Data for processing:
=== Section Start ===

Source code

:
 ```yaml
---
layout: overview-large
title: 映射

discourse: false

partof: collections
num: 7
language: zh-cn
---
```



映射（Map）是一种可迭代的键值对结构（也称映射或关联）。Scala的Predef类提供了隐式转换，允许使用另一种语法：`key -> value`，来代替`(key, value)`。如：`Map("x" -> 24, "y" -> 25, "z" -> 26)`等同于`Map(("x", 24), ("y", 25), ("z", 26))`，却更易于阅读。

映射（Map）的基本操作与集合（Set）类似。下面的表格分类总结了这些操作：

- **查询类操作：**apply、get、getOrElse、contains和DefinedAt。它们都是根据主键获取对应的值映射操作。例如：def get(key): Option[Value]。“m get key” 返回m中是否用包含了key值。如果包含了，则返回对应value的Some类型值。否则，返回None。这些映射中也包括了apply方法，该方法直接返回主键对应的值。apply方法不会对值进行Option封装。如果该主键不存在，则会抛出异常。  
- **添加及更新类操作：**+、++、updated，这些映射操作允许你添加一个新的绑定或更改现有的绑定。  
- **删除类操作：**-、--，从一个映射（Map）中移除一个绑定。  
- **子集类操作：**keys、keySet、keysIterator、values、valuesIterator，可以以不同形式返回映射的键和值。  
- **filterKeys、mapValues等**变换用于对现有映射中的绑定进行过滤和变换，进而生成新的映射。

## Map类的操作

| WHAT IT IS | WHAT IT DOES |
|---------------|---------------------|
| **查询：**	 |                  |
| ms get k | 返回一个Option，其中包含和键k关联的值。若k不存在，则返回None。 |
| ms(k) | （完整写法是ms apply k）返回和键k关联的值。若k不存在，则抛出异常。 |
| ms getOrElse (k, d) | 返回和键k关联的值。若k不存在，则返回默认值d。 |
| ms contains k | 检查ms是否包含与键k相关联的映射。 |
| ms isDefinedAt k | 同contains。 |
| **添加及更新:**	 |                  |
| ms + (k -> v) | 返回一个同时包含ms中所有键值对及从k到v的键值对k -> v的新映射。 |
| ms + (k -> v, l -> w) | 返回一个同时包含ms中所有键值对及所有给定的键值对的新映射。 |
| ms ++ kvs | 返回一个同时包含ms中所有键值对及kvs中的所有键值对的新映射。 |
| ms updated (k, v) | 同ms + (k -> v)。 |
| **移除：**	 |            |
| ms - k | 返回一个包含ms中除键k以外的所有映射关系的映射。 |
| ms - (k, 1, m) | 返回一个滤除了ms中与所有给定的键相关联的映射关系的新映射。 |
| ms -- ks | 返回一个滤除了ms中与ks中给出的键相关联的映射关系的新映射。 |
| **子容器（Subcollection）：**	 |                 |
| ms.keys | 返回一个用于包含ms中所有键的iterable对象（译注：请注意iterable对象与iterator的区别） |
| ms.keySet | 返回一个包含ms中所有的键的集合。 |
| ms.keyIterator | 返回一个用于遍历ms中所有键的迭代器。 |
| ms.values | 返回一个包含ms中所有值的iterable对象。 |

=== Section End ===

The problem:
Extract the listing in its entirety and repeat it exactly.

Exercise response:
Source code

:
 ```yaml
---
layout: overview-large
title: 映射

discourse: false

partof: collections
num: 7
language: zh-cn
---
```



映射（Map）是一种可迭代的键值对结构（也称映射或关联）。Scala的Predef类提供了隐式转换，允许使用另一种语法：`key -> value`，来代替`(key, value)`。如：`Map("x" -> 24, "y" -> 25, "z" -> 26)`等同于`Map(("x", 24), ("y", 25), ("z", 26))`，却更易于阅读。

映射（Map）的基本操作与集合（Set）类似。下面的表格分类总结了这些操作：

- **查询类操作：**apply、get、getOrElse、contains和DefinedAt。它们都是根据主键获取对应的值映射操作。例如：def get(key): Option[Value]。“m get key” 返回m中是否用包含了key值。如果包含了，则返回对应value的Some类型值。否则，返回None。这些映射中也包括了apply方法，该方法直接返回主键对应的值。apply方法不会对值进行Option封装。如果该主键不存在，则会抛出异常。  
- **添加及更新类操作：**+、++、updated，这些映射操作允许你添加一个新的绑定或更改现有的绑定。  
- **删除类操作：**-、--，从一个映射（Map）中移除一个绑定。  
- **子集类操作：**keys、keySet、keysIterator、values、valuesIterator，可以以不同形式返回映射的键和值。  
- **filterKeys、mapValues等**变换用于对现有映射中的绑定进行过滤和变换，进而生成新的映射。

## Map类的操作

| WHAT IT IS | WHAT IT DOES |
|---------------|---------------------|
| **查询：**	 |                  |
| ms get k | 返回一个Option，其中包含和键k关联的值。若k不存在，则返回None。 |
| ms(k) | （完整写法是ms apply k）返回和键k关联的值。若k不存在，则抛出异常。 |
| ms getOrElse (k, d) | 返回和键k关联的值。若k不存在，则返回默认值d。 |
| ms contains k | 检查ms是否包含与键k相关联的映射。 |
| ms isDefinedAt k | 同contains。 |
| **添加及更新:**	 |                  |
| ms + (k -> v) | 返回一个同时包含ms中所有键值对及从k到v的键值对k -> v的新映射。 |
| ms + (k -> v, l -> w) | 返回一个同时包含ms中所有键值对及所有给定的键值对的新映射。 |
| ms ++ kvs | 返回一个同时包含ms中所有键值对及kvs中的所有键值对的新映射。 |
| ms updated (k, v) | 同ms + (k -> v)。 |
| **移除：**	 |            |
| ms - k | 返回一个包含ms中除键k以外的所有映射关系的映射。 |
| ms - (k, 1, m) | 返回一个滤除了ms中与所有给定的键相关联的映射关系的新映射。 |
| ms -- ks | 返回一个滤除了ms中与ks中给出的键相关联的映射关系的新映射。 |
| **子容器（Subcollection）：**	 |                 |
| ms.keys | 返回一个用于包含ms中所有键的iterable对象（译注：请注意iterable对象与iterator的区别） |
| ms.keySet | 返回一个包含ms中所有的键的集合。 |
| ms.keyIterator | 返回一个用于遍历ms中所有键的迭代器。 |
| ms.values | 返回一个包含ms中所有值的iterable对象。 |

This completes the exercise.